La Charte africaine de la démocratie entre en vigueur le 15 février 2012 - La Charte africaine de la démocratie, des élections et de la gouvernance vient de recueillir la ratification de quinze pays africains membres de l’Union africaine (UA), un effectif requis pour son entrée en vigueur dès le 15 février, a annoncé le Centre africain pour la liberté d’information (AFIC).

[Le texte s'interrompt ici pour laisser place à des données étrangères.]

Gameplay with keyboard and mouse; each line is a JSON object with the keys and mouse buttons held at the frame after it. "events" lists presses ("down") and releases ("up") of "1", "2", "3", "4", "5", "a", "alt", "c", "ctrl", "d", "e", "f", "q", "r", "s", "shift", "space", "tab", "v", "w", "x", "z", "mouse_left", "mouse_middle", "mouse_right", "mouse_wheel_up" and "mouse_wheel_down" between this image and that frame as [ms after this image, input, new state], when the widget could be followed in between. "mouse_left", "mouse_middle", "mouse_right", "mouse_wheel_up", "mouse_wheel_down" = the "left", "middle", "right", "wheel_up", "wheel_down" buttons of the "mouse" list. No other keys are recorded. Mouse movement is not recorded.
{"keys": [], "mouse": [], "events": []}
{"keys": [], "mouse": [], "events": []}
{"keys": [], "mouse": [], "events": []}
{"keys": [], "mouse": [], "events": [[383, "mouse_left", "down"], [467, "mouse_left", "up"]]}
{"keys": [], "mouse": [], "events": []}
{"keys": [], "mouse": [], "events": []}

Dans un communiqué rendu public par AFIC, «la Charte africaine de la démocratie, des élections et de la gouvernance, signée par les Etats africains le 30 janvier 2007, est finalement opérationnelle, quinze Etats africains membres de l’Union l'ayant ratifiée et déposé les instruments de sa ratification auprès de l’Union africaine».
Les pays qui ont ratifié la charte sont l’Afrique du Sud, le Burkina Faso, le Cameroun, l’Ethiopie, le Ghana, la Guinée Bissau, la Guinée, Lesotho, la Mauritanie, le Niger, le Nigeria, le Rwanda, la Sierra-Leone, le Tchad et la Zambie, indique le texte.
AFIC explique que «la Charte ambitionne de promouvoir, entre autres, l’adhésion aux valeurs et principes universels de démocratie et de respect des droits humains, la promotion de l’Etat de droit, la tenue régulière d’élections libres et équitables, l’interdiction, le rejet et la condamnation de tout changement anticonstitutionnel de gouvernement».
Il faut rappeler que face à la lenteur et au faible taux des ratifications, l'Union africaine avait élaboré en décembre 2011 un modèle de loi nationale visant à encourager les Etats membres à 'ratifier les traités qu'ils ont adoptés, à œuvrer à l'harmonisation des procédures pour la ratification des traités sur le continent et à faciliter leur mise en œuvre effective, selon les systèmes juridiques des Etats membres'.
En effet, sur les 42 traités adoptés depuis la formation de l'Organisation de l'unité africaine (OUA) en 1963, seuls 25 sont entrés en vigueur et trois en vigueur de manière provisoire, au point que l'Assemblée des chefs d'Etat et de gouvernement, profondément préoccupée par la dégradation des processus de prise de décision au sein de l'UA, ainsi que l'absence d'exécution des décisions, avait invité, lors de sa 17ème session ordinaire tenue en juillet 2011 à Malabo (Guinée équatoriale), les Etats membres à 'respecter l'autorité et l'intégrité du président de l'Assemblée et des autres institutions de l'UA dans l'exercice de leurs devoirs et mandats'.
C'est ainsi que, depuis la présentation en décembre 2011 à Midrand (Afrique du Sud), lors d'un séminaire régional sur la ratification et la nationalisation des traités de l'OUA/UA, cette charte a recueilli trois nouvelles ratifications, à savoir celles de la Guinée Bissau dont les instruments ont été déposés à l'Union africaine le 4 janvier 2012, du Nigeria (9 janvier 2012) et du Cameroun (16 janvier 2012).
Aussi, l’AFIC appelle-t-il les Etats membres, qui ont ratifié la charte «à l’adapter au contexte local et à mettre efficacement en œuvre ses dispositions pour favoriser une gestion saine et responsable», avant de demander aux autres Etats membres de l’UA d’accélérer sa ratification et de sensibiliser les citoyens africains à cette charte et à ses dispositions.